"Say, cocky, what have you been doing to yourself?" he demanded in amazement. "Have you robbed a bank and going about in disguise, eh? Why, the missis won't know you!"

Burton shrank a little back in his place. His eyes seemed filled with some nameless distaste as he returned the other's gaze.

"I have taken a dislike to my former style of dress," he replied simply, "also to my moustache."

"Taken a dislike—Lord love a duck!" his quondam friend exclaimed. "Strike me blind if I should have known you! Taken a dislike to the—here, Alf, is this a game?"

"Not at all," Burton answered quietly. "It is the truth. It is one of those matters, I suppose," he continued, "which principally concern oneself."

"No need to get jumpy about it," Mr. Miles remarked, still a little dazed. "Come in and have some farthing nap with the boys. They won't recognize you in that get-up. We'll have a lark with them."

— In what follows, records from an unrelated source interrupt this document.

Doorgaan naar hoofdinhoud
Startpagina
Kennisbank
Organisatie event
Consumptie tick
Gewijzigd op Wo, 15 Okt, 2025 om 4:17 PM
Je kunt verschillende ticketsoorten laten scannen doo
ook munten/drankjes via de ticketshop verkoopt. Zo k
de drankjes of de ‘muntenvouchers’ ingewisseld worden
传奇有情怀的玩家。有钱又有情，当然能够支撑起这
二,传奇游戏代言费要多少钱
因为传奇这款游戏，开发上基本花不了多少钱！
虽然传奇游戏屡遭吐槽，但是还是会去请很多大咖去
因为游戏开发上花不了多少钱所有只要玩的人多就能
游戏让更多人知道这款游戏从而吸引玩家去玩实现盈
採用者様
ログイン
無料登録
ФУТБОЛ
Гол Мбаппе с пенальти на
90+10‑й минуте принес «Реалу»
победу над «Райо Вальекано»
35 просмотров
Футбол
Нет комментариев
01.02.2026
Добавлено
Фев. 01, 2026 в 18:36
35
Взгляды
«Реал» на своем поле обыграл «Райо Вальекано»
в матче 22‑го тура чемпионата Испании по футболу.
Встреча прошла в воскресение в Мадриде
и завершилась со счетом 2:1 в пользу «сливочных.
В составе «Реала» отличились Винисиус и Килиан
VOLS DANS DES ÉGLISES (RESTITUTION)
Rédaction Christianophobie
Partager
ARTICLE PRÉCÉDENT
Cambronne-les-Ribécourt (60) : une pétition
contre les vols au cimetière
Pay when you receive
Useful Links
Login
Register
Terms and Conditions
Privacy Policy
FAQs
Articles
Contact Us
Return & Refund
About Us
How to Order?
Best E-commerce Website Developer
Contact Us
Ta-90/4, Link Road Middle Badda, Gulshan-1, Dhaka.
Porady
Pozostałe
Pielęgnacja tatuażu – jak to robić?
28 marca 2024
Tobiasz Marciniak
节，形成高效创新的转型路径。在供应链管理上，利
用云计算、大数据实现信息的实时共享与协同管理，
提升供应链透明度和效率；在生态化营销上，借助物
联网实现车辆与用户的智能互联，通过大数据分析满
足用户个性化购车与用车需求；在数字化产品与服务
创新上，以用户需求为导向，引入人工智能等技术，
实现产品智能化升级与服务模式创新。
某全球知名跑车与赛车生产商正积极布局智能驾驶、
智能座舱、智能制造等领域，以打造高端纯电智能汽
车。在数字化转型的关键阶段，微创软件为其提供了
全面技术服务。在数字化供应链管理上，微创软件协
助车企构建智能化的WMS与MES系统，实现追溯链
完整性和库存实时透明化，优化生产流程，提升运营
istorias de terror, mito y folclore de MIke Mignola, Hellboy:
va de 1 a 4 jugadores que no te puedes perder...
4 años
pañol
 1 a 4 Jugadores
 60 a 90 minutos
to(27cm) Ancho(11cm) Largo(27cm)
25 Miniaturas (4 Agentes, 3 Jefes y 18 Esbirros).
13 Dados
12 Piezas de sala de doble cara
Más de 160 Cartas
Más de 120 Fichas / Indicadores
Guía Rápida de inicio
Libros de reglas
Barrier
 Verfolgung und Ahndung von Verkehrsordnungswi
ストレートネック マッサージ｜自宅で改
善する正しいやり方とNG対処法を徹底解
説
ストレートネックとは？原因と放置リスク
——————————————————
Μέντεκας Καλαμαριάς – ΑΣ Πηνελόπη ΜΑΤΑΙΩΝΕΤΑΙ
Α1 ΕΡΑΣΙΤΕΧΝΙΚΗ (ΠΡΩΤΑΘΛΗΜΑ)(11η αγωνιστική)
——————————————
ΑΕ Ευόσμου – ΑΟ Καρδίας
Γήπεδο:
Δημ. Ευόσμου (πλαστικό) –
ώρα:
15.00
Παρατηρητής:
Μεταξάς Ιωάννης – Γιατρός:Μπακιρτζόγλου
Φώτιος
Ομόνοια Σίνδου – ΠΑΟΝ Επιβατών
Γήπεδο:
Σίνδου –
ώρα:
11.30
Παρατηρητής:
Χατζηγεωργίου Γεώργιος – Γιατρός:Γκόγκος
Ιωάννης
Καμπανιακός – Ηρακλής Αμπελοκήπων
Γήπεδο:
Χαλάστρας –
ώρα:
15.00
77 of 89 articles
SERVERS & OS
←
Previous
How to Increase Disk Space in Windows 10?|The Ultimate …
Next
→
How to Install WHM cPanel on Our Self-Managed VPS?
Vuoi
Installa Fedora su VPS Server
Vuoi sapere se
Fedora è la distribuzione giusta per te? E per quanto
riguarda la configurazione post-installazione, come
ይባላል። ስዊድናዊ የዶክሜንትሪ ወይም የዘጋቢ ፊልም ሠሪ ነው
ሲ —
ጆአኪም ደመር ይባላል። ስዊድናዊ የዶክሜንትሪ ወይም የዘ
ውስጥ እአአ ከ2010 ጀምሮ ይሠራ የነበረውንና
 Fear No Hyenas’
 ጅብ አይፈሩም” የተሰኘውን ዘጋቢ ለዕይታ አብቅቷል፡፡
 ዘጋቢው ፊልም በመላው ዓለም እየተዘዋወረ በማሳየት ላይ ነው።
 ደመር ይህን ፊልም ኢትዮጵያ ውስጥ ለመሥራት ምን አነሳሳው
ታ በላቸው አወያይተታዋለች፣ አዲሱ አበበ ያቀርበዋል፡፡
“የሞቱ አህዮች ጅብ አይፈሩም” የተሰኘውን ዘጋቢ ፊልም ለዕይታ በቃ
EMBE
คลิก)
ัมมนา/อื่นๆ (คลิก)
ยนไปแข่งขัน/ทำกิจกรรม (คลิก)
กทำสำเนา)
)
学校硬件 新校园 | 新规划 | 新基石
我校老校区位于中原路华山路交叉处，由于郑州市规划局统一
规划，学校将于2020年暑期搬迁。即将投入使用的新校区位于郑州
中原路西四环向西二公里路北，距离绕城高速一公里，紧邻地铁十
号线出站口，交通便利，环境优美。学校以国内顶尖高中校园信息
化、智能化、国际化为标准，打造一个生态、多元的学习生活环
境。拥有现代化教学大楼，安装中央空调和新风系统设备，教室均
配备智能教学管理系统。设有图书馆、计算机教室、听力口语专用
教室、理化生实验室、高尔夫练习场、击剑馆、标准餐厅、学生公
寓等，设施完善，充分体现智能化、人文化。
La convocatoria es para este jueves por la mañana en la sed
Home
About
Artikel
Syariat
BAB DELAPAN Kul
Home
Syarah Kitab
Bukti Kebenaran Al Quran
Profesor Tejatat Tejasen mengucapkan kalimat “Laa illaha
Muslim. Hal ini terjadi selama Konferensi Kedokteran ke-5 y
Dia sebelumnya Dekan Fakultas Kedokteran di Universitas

Burton shook his head. Again he was unable to keep the distaste from his eyes or tone.

"Not to-night, thank you."

The train was just moving, so Miles was obliged to hurry off, but at Garden Green, Burton was compelled to run the gauntlet of their cheers and mockery as he passed down the platform. Good sports and excellent fellows he had thought them yesterday. To-day he had no words for them. He simply knew that they grated upon every nerve in his body and that he loathed them. For the first time he began to be frightened. What was this thing that had happened to him? How was it possible for him to continue his daily life?

As soon as he was out of the station, his troubles began again. A veil seemed to have been torn from before his eyes. Just as in London every face into which he had looked, every building which he had passed, had seemed to him unfamiliar, appealing to an altered system of impressions, so here, during that brief walk, a new disgust was born in him. The showy-looking main street with its gingerbread buildings, all new and glittering with paint, appalled him. The larger villas—self-conscious types all reeking with plaster and false decorations—set him shivering. He turned into his own street and his heart sank. Something had indeed touched his eyes and he saw new and terrible things. The row of houses looked as though they had come out of a child's playbox. They were all untrue, shoddy, uninviting. The waste space on the other side of the unmade street, a repository for all the rubbish of the neighborhood, brought a groan to his lips. He stopped before the gate of his own little dwelling. There were yellow curtains in the window, tied back with red velvet. Even with the latch of the gate in his hand, he hesitated. A child in a spotted velveteen suit and a soiled lace collar, who had been playing in the street, greeted him with an amazed shout and then ran on ahead.